Grace, of course, has been pursued by many suitors. Among these is “Young Con” Mann, son of Rushmount’s estate manager. The elder Connor Mann had renounced his Catholic faith during the Puritan Commonwealth in order to maintain his holdings, but he is now (in 1665) dependent on the good will of Rushmount during the Restoration period that followed Oliver Cromwell’s purges. The dull-witted “Young Con” would provide a relatively safe situation for Grace, who cannot as a young woman live on her own and who is being pushed out of the tiny family home by Liam’s marriage to Brigit, who is soon pregnant. But Grace is not one to seek only safety and to deny her heart.

To complicate matters even further, Lord Rushmount himself, frustrated in his recent marriage and dazzled by the village beauty, has his eyes on Grace. He would seemingly do anything to have his way with her – and she would be helpless to resist.

But wait, there is more:  Grace herself has followed in her father’s footsteps and turned poacher in order to relieve the excruciating poverty and hunger that devolves from Rushmount’s abuses of power.

In the end, it is Grace’s fearless sense of justice that dominates Jean Harrington’s achievement. Not always mindful of consequences, Grace’s bold actions threaten to bring more harm than good, but she cannot – as her brother Liam can – weigh things in the balance when her heart is committed to a sense of righteous action.
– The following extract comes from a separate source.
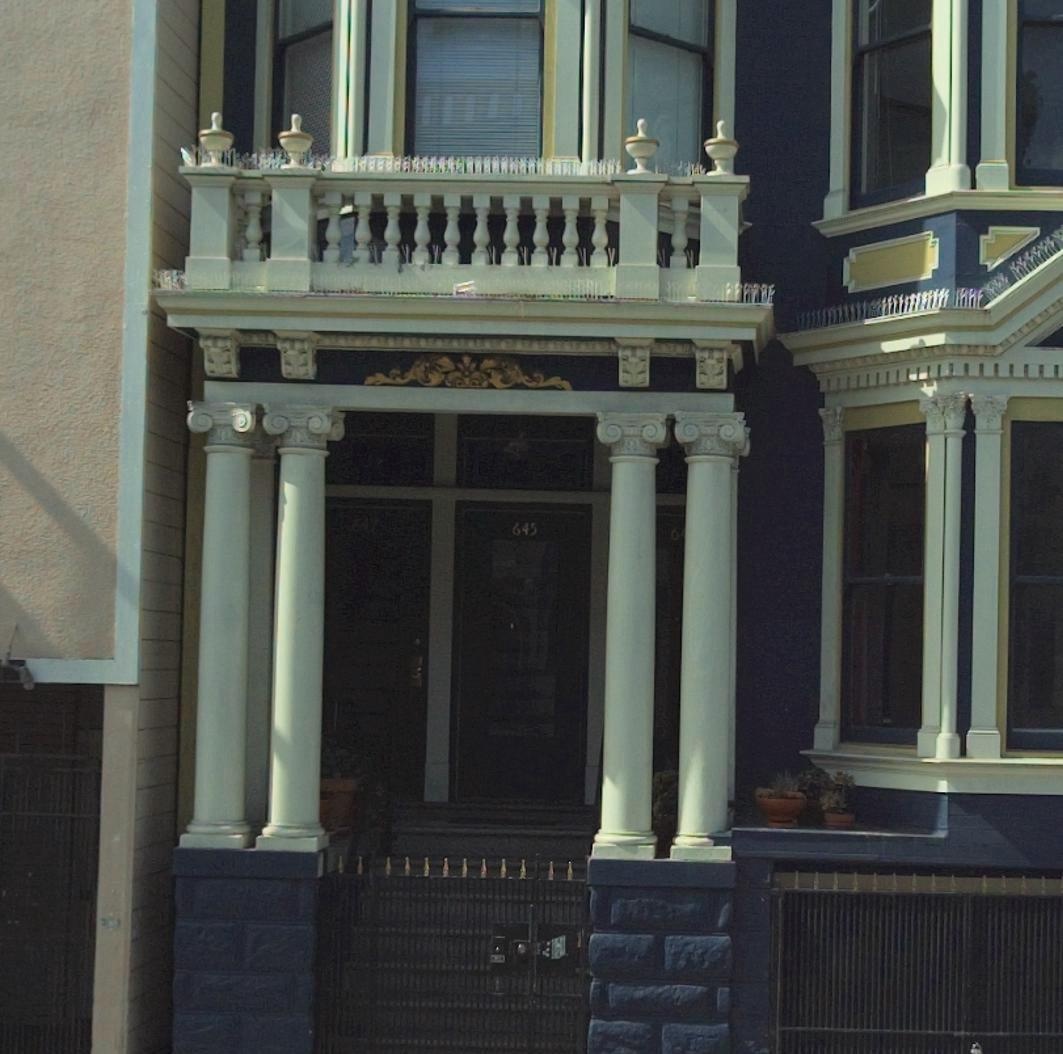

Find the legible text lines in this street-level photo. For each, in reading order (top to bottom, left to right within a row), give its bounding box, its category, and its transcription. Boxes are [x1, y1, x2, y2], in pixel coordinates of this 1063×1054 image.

Jean Harrington has done a fine job of bringing knotty historical issues down to the flesh and blood lives of individuals. And with Grace O’Malley, a young woman whose adventures often find her lifting her skirts to her knees or getting them tangled in her legs or washing away the blood of butchered deer, she has devised a vital spirit ready to challenge any influential young actress prepared to buy the film rights.